L'actualité du livre
Bande dessinéeet Humour  

Le Pauvre Chevalier
de F'murrr
Dargaud 2003 /  9.45 €- 61.9  ffr. / 60 pages
ISBN : 2-205-05550-X
FORMAT : 22,5 x 29,5 cm

Sacré Graal

Le temps d’une histoire, F’Murrr (avec trois "r") s’éloigne de la série qui l’a rendu célèbre, Le Génie des Alpages, pour nous conter avec son permanent sens de la fantaisie cette délirante fresque moyen-âgeuse, croisement réussi entre les Monty Pythons et une chanson de Roland qui déraille.

L’aventure du Baron Nul, dit aussi Seigneur de Camelote, n’a pas son équivalent dans la littérature médiévale. Et pour cause, le pauvre chevalier en question est une tête à claques indépassable, un porteur de poisse inégalable. Involontairement témoin d’une idylle entre la reine et un chevalier de la Table ronde, le voilà banni par le roi, dépossédé de tous ses biens, et bon seulement à dormir dans la niche du chien après avoir mangé sa pâtée. Avec tout le poids du monde sur ses maigres épaules, le voilà chevalier errant sur les routes, en quête d’une toujours plus lointaine et incertaine sérénité. C’est qu’il est énervant ce Baron ! Il se pose des questions métaphysiques au beau milieu d’une épique bataille, il n’en finit plus de raconter ses malheurs qui font pleurer jusqu’à son cheval, et il ne trouve décidément pas sa place dans cette société violente et impitoyable.

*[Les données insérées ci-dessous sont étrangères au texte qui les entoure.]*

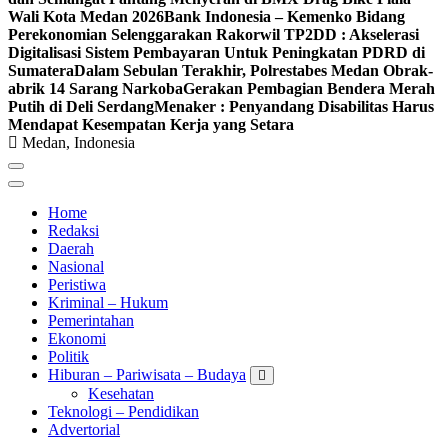
Wali Kota Medan 2026
Bank Indonesia – Kemenko Bidang
Perekonomian Selenggarakan Rakorwil TP2DD : Akselerasi
Digitalisasi Sistem Pembayaran Untuk Peningkatan PDRD di
Sumatera
Dalam Sebulan Terakhir, Polrestabes Medan Obrak-
abrik 14 Sarang Narkoba
Gerakan Pembagian Bendera Merah
Putih di Deli Serdang
Menaker : Penyandang Disabilitas Harus
Mendapat Kesempatan Kerja yang Setara
Medan, Indonesia
Home
Redaksi
Daerah
Nasional
Peristiwa
Kriminal – Hukum
Pemerintahan
Ekonomi
Politik
Hiburan – Pariwisata – Budaya
Kesehatan
Teknologi – Pendidikan
Advertorial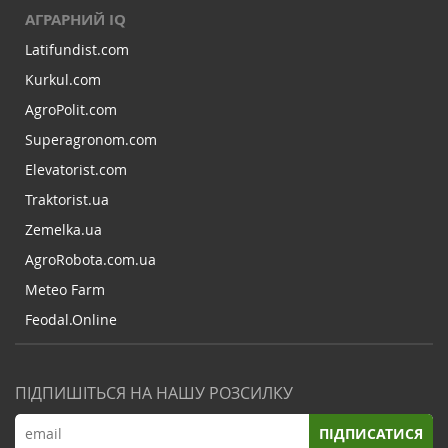
АГРАРНИЙ IQ
Latifundist.com
Kurkul.com
AgroPolit.com
Superagronom.com
Elevatorist.com
Traktorist.ua
Zemelka.ua
AgroRobota.com.ua
Meteo Farm
Feodal.Online
ПІДПИШІТЬСЯ НА НАШУ РОЗСИЛКУ
ПІДПИСАТИСЯ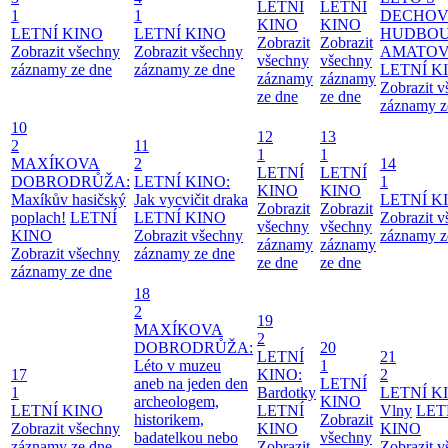
LETNÍ
LETNÍ
1
1
DECHO
KINO
KINO
LETNÍ KINO
LETNÍ KINO
HUDBOU
Zobrazit
Zobrazit
Zobrazit všechny
Zobrazit všechny
AMATO
všechny
všechny
záznamy ze dne
záznamy ze dne
LETNÍ K
záznamy
záznamy
Zobrazit 
ze dne
ze dne
záznamy z
10
12
13
2
11
1
1
MAXÍKOVA
2
14
LETNÍ
LETNÍ
DOBRODRŮŽA:
LETNÍ KINO:
1
KINO
KINO
Maxíkův hasičský
Jak vycvičit draka
LETNÍ K
Zobrazit
Zobrazit
poplach!
LETNÍ
LETNÍ KINO
Zobrazit 
všechny
všechny
KINO
Zobrazit všechny
záznamy z
záznamy
záznamy
Zobrazit všechny
záznamy ze dne
ze dne
ze dne
záznamy ze dne
18
2
19
MAXÍKOVA
2
DOBRODRŮŽA:
20
LETNÍ
21
Léto v muzeu
1
17
KINO:
2
aneb na jeden den
LETNÍ
1
Bardotky
LETNÍ K
archeologem,
KINO
LETNÍ KINO
LETNÍ
Vlny
LET
historikem,
Zobrazit
Zobrazit všechny
KINO
KINO
badatelkou nebo
všechny
záznamy ze dne
Zobrazit
Zobrazit 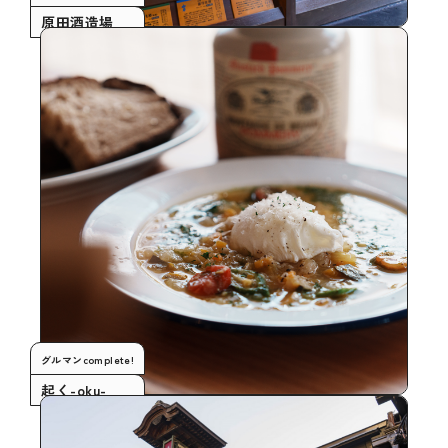
原田酒造場
グルマンcomplete!
起く-oku-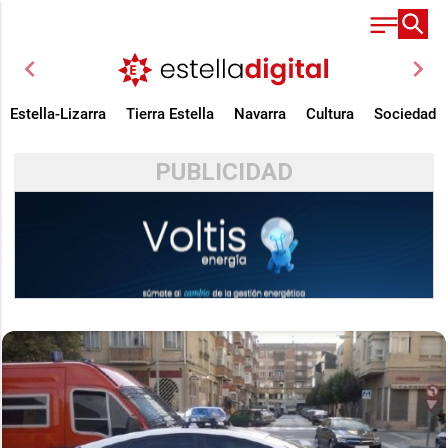
chevron_left
chevron_right
Estella-Lizarra
Tierra Estella
Navarra
Cultura
Sociedad
PUBLICIDAD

Sacré "meilleur album d’humour" au festival d’Angoulême de 1991, Le Pauvre Chevalier s’appuie sur des situations absurdes, des jeux de langage, et des légendes revisitées (apparition d’un Robin des Boîtes débile et d’une soiffarde Jehanne d’Arque). Les dialogues sont souvent très drôles, et le personnage de ce malheureux chevalier devient touchant à force d’être pitoyable. Ses interrogations sur le sens de la vie faisant de lui un philosophe maladroit, mais qui a toutefois le mérite de se poser des questions. Hélas ! Candide sans son Pangloss, ses questions resteront sans réponse et sa quête, vide de sens, ne pourra se conclure que comme elle a commencé, dans l’absurde le plus total.

La mise en page ample et aérée permet à F’Murrr de jouer sur les arrières-plans où, dans la grande tradition de la bande dessinée humoristique des années 70, il se passe toujours quelque chose. La lecture de certaines planches devant se faire à tâtons si l’on veut être sûr de ne rien rater de cette chanson de geste loufoque et déjantée. On pourra toutefois regretter une mise en couleurs un peu vieillotte qui semble dater l’album plus qu’il ne le faudrait. Le noir et blanc de Jehanne d’Arque était ainsi beaucoup plus efficace en mettant en valeur le graphisme à la fois sec et débridé de F’Murrr.

Regroupant deux épisodes publiés à l’origine dans le mythique (A suivre...), cette réédition se placera en bonne position à côté d’autres délires médiévalo-parodiques comme la récente Légende de Robin des Bois de Larcenet.